With Dr. Thacker, we never once felt rushed. He took his time and built a rapport with Jalen. Even once we reached the point of going a year or more in between checkups, Dr. Thacker always remembered who we were and the specific details of Jalen’s case. My favorite memory about Nemours and Dr. Thacker was during our final brace visit (the visit where Jalen was released from needing his brace any longer). Dr. Thacker walked into the room with a smile and said “Well, I can’t promise he’ll be a professional athlete one day, that’ll be up to him. But his hips have healed and look great. He’s going to be able to live a life of playing lots of sports if that’s what he wants to do one day.” For him to come in saying that shows how much he cares about his patients. He remembers them because they’re actually important to him. I don’t know if Dr. Thacker will ever really know how much he meant to us. He not only healed our son’s hips, but he gave Jalen his future. He made it possible for Jalen to pursue whatever dreams he has for himself in life. We think about him and all he’s done for our family often, especially as we watch our son become an amazing elite athlete.

Now 11 years old, Jalen continues to have imaging checkups every few years, but for the most part continued care is minimal because of his success with Nemours during infancy. It’s been a continued trend that whenever we take Jalen in for a checkup, the doctor will bring in a bunch of interns and explain his diagnosis and treatment/recovery journey and let the interns help with Jalen’s assessment. They review the imaging together so they can learn more about what this treatment journey looks like and see the success Jalen’s had! We are watching him live out this beautiful life becoming an elite athlete. This most recent year, Jalen has tried out and made it onto multiple competitive travel sports teams.

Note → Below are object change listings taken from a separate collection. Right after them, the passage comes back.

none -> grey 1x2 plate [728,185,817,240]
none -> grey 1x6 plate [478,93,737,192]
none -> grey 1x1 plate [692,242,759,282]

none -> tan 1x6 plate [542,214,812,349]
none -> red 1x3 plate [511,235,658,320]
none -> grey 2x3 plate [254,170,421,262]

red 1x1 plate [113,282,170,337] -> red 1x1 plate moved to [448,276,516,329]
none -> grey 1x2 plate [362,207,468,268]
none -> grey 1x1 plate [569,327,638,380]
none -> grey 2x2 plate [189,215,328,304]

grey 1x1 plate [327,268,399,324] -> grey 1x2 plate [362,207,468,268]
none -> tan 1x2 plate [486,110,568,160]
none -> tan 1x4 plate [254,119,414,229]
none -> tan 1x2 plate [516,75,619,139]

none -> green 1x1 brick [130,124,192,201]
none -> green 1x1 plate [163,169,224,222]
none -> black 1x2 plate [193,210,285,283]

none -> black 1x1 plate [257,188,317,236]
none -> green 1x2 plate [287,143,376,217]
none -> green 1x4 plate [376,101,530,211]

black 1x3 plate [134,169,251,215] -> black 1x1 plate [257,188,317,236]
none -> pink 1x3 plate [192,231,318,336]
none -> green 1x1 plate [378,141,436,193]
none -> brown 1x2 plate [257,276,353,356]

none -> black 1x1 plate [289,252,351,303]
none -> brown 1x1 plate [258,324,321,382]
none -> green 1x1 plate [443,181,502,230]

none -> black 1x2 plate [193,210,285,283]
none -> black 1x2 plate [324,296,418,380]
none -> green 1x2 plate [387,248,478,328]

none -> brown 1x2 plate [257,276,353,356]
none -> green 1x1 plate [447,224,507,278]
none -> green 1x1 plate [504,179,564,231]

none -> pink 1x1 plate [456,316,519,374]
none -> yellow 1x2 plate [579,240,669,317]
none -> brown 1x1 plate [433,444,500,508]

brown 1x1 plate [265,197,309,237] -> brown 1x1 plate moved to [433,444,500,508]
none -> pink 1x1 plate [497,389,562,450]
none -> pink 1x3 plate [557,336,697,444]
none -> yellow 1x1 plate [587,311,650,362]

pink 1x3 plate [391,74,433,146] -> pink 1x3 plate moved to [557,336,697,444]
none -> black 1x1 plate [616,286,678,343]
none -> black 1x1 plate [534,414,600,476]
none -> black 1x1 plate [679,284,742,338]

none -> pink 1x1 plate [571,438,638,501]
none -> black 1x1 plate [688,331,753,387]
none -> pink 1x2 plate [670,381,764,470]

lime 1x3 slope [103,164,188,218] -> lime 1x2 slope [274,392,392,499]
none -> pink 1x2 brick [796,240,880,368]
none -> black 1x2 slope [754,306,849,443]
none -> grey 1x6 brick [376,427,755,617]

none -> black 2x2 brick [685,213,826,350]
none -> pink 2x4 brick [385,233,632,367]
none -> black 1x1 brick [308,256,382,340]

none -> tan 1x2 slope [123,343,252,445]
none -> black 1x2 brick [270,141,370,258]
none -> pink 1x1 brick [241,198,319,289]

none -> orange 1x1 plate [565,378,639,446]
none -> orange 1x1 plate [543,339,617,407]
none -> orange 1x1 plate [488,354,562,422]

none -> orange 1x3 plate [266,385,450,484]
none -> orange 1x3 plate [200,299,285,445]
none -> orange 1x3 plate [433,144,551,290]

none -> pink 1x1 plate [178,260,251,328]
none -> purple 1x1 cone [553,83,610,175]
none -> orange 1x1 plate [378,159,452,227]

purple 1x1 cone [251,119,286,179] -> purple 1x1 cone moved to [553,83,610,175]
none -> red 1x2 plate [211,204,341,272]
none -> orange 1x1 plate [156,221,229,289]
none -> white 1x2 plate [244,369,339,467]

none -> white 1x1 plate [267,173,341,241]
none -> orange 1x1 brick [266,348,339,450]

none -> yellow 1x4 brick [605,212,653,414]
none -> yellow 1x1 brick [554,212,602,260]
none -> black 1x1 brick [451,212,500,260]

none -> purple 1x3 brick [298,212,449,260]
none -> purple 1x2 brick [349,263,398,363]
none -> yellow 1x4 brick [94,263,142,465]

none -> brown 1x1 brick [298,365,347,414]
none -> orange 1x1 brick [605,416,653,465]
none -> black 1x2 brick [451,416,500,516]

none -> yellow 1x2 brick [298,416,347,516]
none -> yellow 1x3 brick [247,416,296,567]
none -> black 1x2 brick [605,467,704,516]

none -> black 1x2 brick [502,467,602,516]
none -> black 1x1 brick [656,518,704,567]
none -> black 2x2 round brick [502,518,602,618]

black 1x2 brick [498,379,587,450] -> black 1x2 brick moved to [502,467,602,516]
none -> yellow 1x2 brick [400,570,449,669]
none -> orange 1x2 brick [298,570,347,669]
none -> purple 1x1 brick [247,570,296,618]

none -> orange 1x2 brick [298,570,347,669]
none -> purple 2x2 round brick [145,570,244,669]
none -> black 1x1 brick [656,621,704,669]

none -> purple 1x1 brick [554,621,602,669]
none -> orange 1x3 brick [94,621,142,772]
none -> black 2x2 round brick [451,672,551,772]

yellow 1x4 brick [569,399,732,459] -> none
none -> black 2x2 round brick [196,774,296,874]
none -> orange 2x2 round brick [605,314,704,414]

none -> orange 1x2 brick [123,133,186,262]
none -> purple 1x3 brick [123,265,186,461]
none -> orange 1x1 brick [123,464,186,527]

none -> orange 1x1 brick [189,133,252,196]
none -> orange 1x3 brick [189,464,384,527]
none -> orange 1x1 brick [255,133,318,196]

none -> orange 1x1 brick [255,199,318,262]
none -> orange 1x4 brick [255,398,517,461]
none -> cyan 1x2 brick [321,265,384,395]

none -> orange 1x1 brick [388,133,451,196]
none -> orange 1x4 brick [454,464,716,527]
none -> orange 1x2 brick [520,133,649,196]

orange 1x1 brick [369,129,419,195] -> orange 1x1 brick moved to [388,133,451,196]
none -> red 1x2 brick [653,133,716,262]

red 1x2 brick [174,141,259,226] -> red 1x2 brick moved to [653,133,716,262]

Our plans for the future are simple: to support Jalen in every dream he has for himself. We will continue with regular checkups but ultimately, because of Nemours’ help early on in his life, he is just enjoying and living his best life and we get to sit back and watch it all unfold! If I could give any advice to another parent on this journey, it would be to give yourself grace. It’s okay to be caught off guard and be scared of the unknown. If there is one thing I’ve learned through all of this, it’s that sometimes the unexpected circumstances can be a beautiful blessing. One day in the future you are going to be watching your child living out their dreams and you get to appreciate these moments on a much deeper level because of the journey it took to get there. When you face a journey like this and come out on the other side it makes their success that much more beautiful.